Esta es la actitud característica de todo mensajero de la Verdad, de todo espíritu revolucionado por problemas.

El espíritu mediocre y vulgar reposa satisfecho en posesión de aquello que juzga ser la Verdad integral y definitiva.

Estaba Agustín terminando sus estudios académicos. Figuraba en el programa del último año un libro de Cicerón, titulado “De Hortensius” , obra que no ha llegado hasta nosotros. Era una disertación filosófica sobre la verdadera “sabiduría”, y la felicidad que el hombre encuentra en la misma.

Agustín leyó este diálogo que formaba parte del programa, cuando súbitamente dio con una frase que lo tocó como un relámpago en la noche de su alma. Al final de una larga exposición sobre la naturaleza de la verdadera beatitud. Decía el filósofo romano.

“Si es verdad que poseemos un alma inmortal y divina, como afirman los grandes y célebres pensadores de la antigüedad, es de suponer que tanto menos sean contaminadas por las flaquezas y pasiones humanas, cuanto más se mantenga en los caminos de la razón, del amor a la verdad y del conocimiento, tanto más fácilmente subirá el alma a los cielos”.

**Líneas extraídas:**
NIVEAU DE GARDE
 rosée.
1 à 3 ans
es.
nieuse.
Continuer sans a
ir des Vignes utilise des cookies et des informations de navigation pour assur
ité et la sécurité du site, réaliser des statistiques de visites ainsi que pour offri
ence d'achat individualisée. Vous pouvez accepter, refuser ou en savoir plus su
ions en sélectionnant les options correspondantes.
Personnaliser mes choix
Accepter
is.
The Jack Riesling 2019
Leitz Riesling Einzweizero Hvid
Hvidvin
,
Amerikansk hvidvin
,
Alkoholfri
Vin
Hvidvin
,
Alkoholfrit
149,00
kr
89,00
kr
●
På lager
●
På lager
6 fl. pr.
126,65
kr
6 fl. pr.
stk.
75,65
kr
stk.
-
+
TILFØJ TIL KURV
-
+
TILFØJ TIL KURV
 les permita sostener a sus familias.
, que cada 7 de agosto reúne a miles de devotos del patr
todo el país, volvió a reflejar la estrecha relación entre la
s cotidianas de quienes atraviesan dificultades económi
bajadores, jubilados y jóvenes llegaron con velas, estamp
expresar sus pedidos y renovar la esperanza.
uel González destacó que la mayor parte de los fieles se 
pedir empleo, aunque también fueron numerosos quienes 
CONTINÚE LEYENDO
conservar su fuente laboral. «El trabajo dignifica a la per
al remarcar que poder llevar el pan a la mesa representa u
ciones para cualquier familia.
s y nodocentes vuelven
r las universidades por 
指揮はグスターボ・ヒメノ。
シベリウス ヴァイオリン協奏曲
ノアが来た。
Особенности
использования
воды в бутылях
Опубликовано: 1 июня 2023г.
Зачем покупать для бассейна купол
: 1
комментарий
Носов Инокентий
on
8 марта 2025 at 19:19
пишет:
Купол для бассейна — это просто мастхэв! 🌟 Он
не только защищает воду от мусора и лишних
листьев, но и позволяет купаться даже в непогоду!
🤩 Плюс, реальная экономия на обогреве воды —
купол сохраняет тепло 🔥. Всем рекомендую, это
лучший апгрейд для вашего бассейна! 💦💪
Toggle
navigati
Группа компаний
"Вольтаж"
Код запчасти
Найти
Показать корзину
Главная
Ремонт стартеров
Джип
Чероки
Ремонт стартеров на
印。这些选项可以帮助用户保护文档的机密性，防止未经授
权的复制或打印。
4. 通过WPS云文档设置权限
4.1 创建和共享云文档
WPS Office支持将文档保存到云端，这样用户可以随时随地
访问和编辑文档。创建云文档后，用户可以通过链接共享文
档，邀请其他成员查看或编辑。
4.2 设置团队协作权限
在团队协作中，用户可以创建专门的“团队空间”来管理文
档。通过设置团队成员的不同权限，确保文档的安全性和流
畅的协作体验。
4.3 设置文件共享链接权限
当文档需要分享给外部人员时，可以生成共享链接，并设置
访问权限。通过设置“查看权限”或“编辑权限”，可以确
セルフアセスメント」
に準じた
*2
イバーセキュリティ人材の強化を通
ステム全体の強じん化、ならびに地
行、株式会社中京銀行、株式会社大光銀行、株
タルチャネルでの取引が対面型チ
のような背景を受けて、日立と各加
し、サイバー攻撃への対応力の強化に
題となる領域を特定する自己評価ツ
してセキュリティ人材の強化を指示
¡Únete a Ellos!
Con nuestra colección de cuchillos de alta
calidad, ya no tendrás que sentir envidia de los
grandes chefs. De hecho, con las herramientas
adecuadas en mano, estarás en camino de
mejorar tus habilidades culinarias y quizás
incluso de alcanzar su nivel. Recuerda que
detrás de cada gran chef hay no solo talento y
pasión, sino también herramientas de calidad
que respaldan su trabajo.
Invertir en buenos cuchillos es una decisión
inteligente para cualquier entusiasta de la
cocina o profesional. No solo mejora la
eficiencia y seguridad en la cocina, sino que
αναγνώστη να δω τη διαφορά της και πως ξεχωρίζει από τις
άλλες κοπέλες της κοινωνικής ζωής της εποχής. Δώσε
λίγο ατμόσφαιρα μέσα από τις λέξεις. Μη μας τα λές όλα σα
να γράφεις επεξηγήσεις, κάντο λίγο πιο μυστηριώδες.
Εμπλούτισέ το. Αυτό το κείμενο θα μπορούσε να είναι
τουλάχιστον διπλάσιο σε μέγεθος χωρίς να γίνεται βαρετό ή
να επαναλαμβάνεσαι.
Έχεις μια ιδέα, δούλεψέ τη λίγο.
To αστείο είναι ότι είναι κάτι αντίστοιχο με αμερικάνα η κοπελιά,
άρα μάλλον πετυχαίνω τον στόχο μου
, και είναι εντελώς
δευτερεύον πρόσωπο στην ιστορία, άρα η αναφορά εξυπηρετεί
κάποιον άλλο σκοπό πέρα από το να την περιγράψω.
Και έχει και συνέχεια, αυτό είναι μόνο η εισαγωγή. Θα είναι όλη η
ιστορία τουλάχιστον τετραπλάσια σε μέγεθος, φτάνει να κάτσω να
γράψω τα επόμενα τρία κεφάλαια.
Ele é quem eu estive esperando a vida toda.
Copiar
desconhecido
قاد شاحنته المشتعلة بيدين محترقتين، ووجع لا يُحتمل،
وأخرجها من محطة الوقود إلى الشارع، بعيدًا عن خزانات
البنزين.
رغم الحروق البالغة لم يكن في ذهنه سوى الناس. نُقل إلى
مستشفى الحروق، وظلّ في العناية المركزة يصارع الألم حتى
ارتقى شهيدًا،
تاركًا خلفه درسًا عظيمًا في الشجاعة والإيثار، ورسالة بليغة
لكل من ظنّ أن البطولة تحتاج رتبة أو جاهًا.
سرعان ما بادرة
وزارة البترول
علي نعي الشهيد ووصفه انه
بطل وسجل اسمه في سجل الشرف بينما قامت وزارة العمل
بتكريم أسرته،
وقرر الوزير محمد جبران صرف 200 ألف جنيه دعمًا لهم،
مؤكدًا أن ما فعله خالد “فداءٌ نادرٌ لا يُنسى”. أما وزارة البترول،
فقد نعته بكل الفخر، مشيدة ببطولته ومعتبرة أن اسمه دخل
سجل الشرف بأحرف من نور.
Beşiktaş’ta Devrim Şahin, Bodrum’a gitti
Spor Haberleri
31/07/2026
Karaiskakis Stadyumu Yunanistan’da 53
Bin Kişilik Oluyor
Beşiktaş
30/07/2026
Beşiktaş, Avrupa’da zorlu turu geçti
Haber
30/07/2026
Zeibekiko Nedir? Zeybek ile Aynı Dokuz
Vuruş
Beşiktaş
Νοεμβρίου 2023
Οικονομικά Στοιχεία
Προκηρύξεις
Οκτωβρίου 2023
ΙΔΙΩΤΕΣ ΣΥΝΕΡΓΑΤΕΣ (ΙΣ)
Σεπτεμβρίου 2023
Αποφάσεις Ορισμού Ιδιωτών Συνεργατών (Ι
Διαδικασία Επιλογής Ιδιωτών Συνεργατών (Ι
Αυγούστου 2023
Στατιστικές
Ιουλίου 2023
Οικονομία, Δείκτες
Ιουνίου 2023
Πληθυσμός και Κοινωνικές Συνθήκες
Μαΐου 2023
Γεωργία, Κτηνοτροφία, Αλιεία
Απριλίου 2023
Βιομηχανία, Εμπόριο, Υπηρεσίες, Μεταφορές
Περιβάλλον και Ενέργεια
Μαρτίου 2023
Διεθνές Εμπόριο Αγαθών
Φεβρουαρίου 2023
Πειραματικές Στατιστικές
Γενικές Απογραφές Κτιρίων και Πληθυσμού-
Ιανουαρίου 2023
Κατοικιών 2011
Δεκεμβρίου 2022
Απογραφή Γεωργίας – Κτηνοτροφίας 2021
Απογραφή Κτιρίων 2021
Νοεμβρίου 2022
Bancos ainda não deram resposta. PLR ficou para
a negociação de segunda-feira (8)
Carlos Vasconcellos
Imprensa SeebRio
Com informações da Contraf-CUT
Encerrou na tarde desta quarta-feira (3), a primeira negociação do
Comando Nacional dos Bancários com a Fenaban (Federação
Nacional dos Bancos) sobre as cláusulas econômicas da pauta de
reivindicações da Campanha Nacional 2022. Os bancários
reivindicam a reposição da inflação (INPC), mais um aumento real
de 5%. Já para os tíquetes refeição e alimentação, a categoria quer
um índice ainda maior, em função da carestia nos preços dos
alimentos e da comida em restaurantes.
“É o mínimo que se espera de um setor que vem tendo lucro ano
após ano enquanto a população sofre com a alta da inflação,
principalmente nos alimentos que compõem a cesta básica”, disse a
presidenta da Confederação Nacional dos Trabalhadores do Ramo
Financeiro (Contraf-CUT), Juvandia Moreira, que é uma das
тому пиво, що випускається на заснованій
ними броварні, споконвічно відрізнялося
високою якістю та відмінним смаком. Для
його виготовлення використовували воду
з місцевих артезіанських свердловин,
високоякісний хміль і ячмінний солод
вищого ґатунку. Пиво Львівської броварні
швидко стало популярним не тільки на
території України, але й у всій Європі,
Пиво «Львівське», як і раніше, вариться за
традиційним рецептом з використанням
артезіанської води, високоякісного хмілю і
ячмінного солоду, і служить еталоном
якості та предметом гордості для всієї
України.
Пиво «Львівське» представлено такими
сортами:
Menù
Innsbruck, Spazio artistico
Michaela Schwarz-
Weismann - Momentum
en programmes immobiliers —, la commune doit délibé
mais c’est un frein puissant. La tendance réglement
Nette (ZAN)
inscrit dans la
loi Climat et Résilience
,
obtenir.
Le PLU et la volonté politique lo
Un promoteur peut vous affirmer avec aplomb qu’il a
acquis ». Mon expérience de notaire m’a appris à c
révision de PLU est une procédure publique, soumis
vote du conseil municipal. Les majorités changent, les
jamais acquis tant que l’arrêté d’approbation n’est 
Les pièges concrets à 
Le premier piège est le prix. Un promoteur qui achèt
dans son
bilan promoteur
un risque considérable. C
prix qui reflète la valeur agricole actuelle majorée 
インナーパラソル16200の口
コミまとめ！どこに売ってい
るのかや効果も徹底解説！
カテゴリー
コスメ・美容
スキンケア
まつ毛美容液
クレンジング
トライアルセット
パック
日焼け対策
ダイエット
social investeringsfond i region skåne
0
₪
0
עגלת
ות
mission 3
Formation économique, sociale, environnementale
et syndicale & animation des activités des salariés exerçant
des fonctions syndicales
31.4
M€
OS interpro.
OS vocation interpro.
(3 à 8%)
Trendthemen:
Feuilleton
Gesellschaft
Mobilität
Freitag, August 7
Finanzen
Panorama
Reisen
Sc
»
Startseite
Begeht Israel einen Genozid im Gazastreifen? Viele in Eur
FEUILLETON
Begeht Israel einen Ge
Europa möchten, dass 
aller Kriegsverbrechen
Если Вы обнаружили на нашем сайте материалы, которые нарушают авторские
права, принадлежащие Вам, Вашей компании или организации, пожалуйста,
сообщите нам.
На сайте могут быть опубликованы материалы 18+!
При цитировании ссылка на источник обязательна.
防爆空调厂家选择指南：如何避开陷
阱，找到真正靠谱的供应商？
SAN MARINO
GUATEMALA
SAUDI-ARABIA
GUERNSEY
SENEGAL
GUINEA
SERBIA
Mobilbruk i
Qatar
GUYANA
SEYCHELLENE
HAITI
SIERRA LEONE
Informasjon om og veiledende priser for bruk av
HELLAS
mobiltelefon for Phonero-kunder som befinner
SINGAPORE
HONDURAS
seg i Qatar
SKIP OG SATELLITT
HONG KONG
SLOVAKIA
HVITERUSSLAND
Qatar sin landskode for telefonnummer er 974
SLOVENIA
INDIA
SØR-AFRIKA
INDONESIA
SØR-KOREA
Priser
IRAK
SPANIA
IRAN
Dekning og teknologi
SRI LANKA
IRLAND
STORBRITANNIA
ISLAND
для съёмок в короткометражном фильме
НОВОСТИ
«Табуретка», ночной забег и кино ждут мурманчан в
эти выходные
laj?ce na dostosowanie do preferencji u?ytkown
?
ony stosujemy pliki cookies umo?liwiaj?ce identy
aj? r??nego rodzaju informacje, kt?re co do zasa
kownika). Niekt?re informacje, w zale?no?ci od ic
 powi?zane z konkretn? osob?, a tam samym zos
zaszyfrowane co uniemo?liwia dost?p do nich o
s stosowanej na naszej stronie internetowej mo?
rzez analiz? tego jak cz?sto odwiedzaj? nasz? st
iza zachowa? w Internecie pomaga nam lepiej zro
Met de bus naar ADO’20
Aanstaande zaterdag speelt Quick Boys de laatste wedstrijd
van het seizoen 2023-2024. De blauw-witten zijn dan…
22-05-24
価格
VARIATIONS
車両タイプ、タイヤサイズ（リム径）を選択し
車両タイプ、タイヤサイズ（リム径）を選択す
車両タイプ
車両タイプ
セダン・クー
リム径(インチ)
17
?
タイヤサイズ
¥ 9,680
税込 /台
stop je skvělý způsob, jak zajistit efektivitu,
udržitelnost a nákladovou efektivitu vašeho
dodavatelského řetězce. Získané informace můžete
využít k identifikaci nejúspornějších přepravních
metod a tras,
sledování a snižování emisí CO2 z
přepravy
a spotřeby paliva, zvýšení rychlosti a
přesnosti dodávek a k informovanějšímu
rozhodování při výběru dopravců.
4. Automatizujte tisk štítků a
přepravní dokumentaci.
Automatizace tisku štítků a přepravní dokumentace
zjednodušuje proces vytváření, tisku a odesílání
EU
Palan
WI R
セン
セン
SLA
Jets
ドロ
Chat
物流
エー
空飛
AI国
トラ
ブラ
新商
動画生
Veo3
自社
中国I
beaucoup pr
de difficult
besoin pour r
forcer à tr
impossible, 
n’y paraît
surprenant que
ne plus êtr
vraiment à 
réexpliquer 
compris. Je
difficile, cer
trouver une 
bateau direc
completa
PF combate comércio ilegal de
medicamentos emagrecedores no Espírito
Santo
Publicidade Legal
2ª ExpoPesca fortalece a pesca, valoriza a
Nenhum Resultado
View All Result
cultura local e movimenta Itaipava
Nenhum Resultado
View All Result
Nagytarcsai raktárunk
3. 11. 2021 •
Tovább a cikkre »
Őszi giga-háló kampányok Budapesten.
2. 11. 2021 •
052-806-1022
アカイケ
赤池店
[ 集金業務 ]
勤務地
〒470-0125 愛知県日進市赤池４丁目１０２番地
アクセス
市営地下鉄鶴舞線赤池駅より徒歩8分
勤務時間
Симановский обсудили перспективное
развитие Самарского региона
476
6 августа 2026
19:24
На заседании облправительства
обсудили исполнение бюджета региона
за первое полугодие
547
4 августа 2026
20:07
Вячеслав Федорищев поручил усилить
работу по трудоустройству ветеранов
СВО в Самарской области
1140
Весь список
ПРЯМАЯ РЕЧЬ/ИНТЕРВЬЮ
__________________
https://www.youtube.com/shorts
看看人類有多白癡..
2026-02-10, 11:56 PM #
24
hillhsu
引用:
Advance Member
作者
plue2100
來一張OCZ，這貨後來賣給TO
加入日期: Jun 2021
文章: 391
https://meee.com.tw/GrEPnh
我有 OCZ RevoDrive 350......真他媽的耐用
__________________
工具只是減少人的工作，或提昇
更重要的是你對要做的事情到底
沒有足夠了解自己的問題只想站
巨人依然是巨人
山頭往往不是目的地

**Acciones requeridas:**
1. Reproduzca al pie de la letra, del texto sobre Agustín y Cicerón, todo lo que va desde "Esta es la actitud" hasta "el filósofo romano.".
2. Prosiga el texto sobre Agustín y Cicerón a partir de su última oración.

**Respuestas del ejercicio:**
1.
Esta es la actitud característica de todo mensajero de la Verdad, de todo espíritu revolucionado por problemas.

El espíritu mediocre y vulgar reposa satisfecho en posesión de aquello que juzga ser la Verdad integral y definitiva.

Estaba Agustín terminando sus estudios académicos. Figuraba en el programa del último año un libro de Cicerón, titulado “De Hortensius” , obra que no ha llegado hasta nosotros. Era una disertación filosófica sobre la verdadera “sabiduría”, y la felicidad que el hombre encuentra en la misma.

Agustín leyó este diálogo que formaba parte del programa, cuando súbitamente dio con una frase que lo tocó como un relámpago en la noche de su alma. Al final de una larga exposición sobre la naturaleza de la verdadera beatitud. Decía el filósofo romano.

2.
Agustín cierra el libro. Sus ojos vislumbraban los lejanos litorales de un mundo desconocido. Esas palabras tocaron una tecla dormida en la inconsciencia profunda de su alma. El profano gozador de placeres y ambicioso soñador de glorias, tuvo un momento de clarividencia. Comprendió que más allá de este mundo de honores y placeres existía un vasto universo de valores que podrían dar al hombre perenne y perfecta felicidad, como era la posesión de la sabiduría.

¿No lo dijo también Aristóteles? ¿No habló Platón de ese mundo invisible? ¿No murió Sócrates, sereno y calmo, porque entraba en ese luminoso universo del espíritu?

Consagrar la vida al estudio y la meditación de la Divinidad; investigar los vestigios en la obra de la Naturaleza; llevar una existencia aureolada por los fulgores de ese Ser supremo, eterno, infinito; ¿no encontraría el hombre satisfacción y beatitud en esa atmósfera espiritual? ¿No descubriría en la investigación de la suprema sabiduría, la plenitud de la felicidad?

Tan intensa fue la emoción que se apoderó de Agustín que las lágrimas corrieron por sus mejillas, cayendo sobre las páginas del libro que tan vastos horizontes rasgaba a su espíritu sediento de la verdad, vida y felicidad.

Claridades en plena noche. Una jubilosa alborada, sin fuegos fatuos.

No había sonado todavía para el hijo de Mónica la hora de la redención.

Esa “ánima naturalmente cristiana”, después de ese rápido semi-despertar, volvió a caer en el blando lecho de su indolente paganismo.

Demasiado frágiles eran todavía esas alas del águila de 19 primaveras, para fijarse definitivamente en tan excelente ideal.

El mundo era hermoso. La vida, llena de promesas. Las mujeres bellas, seductoras…

Y nadie abre las manos con las que sujeta lo bello, para asegurar algo más luminoso.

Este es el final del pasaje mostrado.